Künstler und Maler übertrafen sich gegenseitig mit den prunkvollsten Entwürfen, so dass in mehreren Kirchen verschiedene Trauergerüste aufgestellt wurden. Beim Tode von Leopold I. wurden in Wien alleine fünf Gerüste erbaut. Es zeigte sich, dass das Trauergerüst und die Darstellung einer herrscherlichen Apotheose den tatsächlichen Umständen der Regierungszeit nicht selten widersprachen. Sie bildeten ein idealisiertes Gesamtbild, das auf der Illusion vom tugendhaften und verdienstvollen Fürsten beruhte.

In der zweiten Hälfte des 17. Jahrhunderts und dem Anfang des 18. Jahrhunderts waren die Festapparate besonders beliebt. Im gesamten mitteleuropäischen Raum, an weltlichen sowie auch an geistlichen Fürstenhöfen, beim Adel so auch beim Klerus und in Klöstern waren sie vertreten. Bei den Habsburgern ist jedoch relativ früh eine besonders reichliche Ausschmückung des Castrum doloris, etwa mit Emblemen, zu verzeichnen.

Dirck van Delen: Porträt einer unbekannten Familie vor der Grablege von Willem I. von Oranien in der Nieuwe Kerk in Delft, 1645; Rijksmuseum Amsterdam

Überlieferung

Castrum doloris“ ist der Titel einer extraordinairen Abendmusik von Dietrich Buxtehude aus Anlass des Todes von Kaiser Leopold I. 1705 (BuxWV 134). Während das Textbuch erhalten ist, ist die Komposition verschollen.

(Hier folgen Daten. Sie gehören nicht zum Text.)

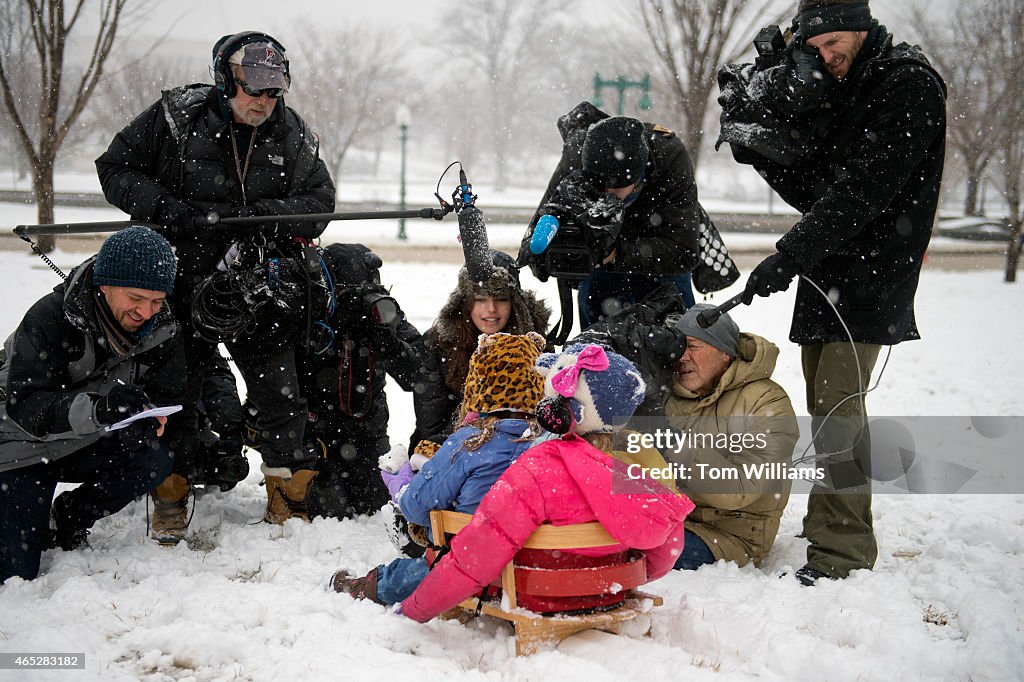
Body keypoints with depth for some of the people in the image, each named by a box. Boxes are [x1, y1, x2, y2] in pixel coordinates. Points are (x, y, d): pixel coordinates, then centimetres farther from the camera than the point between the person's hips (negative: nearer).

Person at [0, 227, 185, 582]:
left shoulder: (162, 328, -11)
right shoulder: (49, 318, -26)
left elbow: (167, 397, -6)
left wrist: (147, 421, -32)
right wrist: (99, 409, -49)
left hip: (87, 447, 5)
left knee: (155, 460, -25)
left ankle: (68, 521, 0)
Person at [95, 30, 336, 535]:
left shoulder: (291, 134, 0)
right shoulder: (176, 116, -7)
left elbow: (320, 200, 0)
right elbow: (115, 168, -2)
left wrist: (261, 214, -18)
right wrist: (168, 209, -18)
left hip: (257, 284, 1)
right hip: (183, 279, -1)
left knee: (278, 389, 1)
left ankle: (289, 491, 17)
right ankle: (171, 493, 24)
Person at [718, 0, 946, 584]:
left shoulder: (911, 87, -10)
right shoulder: (830, 91, 17)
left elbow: (862, 190, -21)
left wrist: (790, 255, -25)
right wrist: (765, 151, -2)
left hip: (869, 278, -8)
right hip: (825, 273, 8)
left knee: (837, 406, -14)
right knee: (826, 406, 14)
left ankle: (841, 555, -10)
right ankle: (834, 521, 28)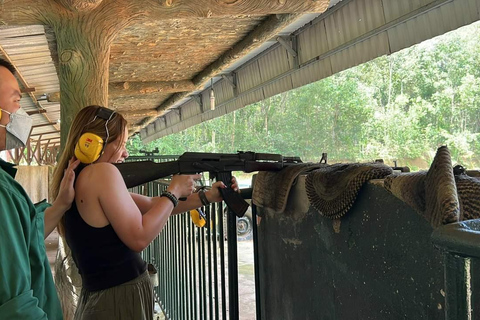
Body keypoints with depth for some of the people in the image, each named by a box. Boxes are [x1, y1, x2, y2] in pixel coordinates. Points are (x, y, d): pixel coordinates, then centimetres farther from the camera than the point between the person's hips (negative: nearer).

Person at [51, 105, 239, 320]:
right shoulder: (101, 172, -19)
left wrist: (208, 196, 5)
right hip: (120, 301, -9)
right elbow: (139, 238, -22)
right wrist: (174, 191, -11)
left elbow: (152, 205, 9)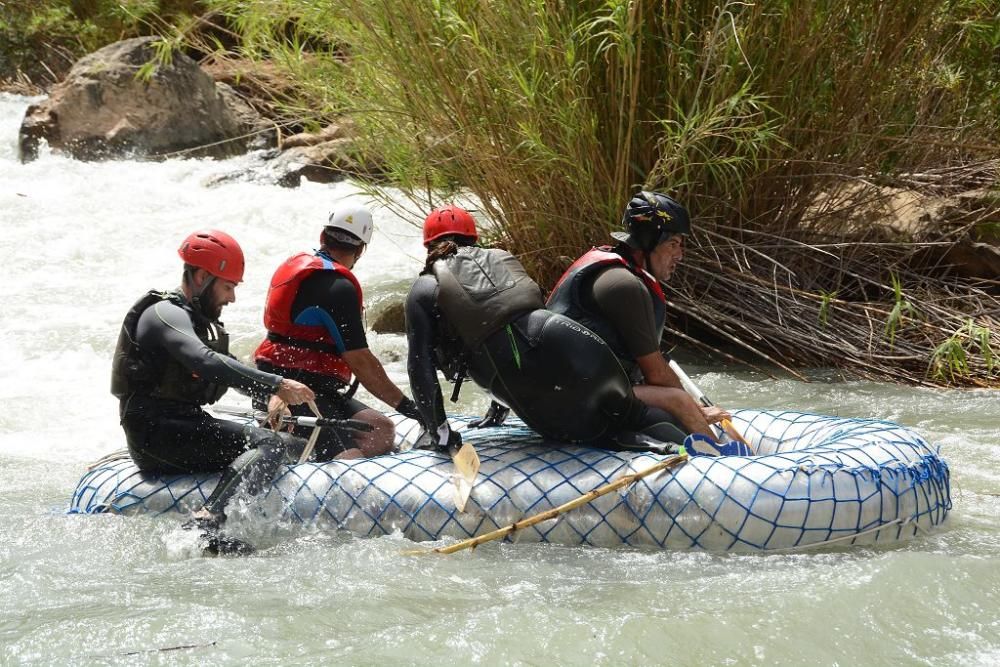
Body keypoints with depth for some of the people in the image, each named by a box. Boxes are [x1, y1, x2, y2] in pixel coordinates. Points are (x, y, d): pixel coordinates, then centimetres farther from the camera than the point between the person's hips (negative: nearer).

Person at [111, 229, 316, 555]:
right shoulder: (165, 314, -11)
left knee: (299, 448, 7)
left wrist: (273, 396, -1)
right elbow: (206, 363, -28)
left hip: (186, 427, 10)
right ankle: (204, 524, -45)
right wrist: (276, 385, -31)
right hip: (157, 433, -10)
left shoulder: (203, 322, 22)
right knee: (267, 444, -28)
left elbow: (233, 371, 20)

Da das Castrum doloris eine temporäre Inszenierung war, wurden seine Aufbauten und Dekorationen nicht erhalten, sondern lediglich in Illustrationen dokumentiert. Die barocke Kunst des Grabdenkmals referenzierte diese vergängliche Manier der Totenfeierlichkeit und hat sie in skulpturaler Form bewahrt.

Literatur

  • Benjamin Favrin: Praxis sollemnium functionum episcoporum ac praclatorum episcopis interiorum iuxta ritum Romanum. Editio altera. Pustet, Regensburg 1926, S. 124–131.
  • Magdalena Hawlik-van de Water: Der schöne Tod. Zeremonialstrukturen des Wiener Hofes bei Tod und Begräbnis zwischen 1640 und 1740. Herder, Wien u. a. 1989, ISBN 3-210-24945-8 (Zugleich: Wien, Univ., Diss., 1989).
  • Liselotte Popelka: Castrum Doloris oder „Trauriger Schauplatz“. Untersuchungen zu Entstehung und Wesen ephemerer Architektur. Verlag der Österreichischen Akademie der Wissenschaften, Wien 1994, ISBN 3-7001-2089-3 (Österreichische Akademie der Wissenschaften. Veröffentlichungen der Kommission für Kunstgeschichte 2).
  • Georg Schrott: Trauer- und Festdekorationen in den bayerischen Klöstern des 17. und 18. Jahrhunderts. Kunstgeschichtliche Hinweise aus der Personalschriftenforschung. In: Studien und Mitteilungen zur Geschichte des Benediktinerordens und seiner Zweige. 109, 1998, ISSN 0303-4224, S. 275–290.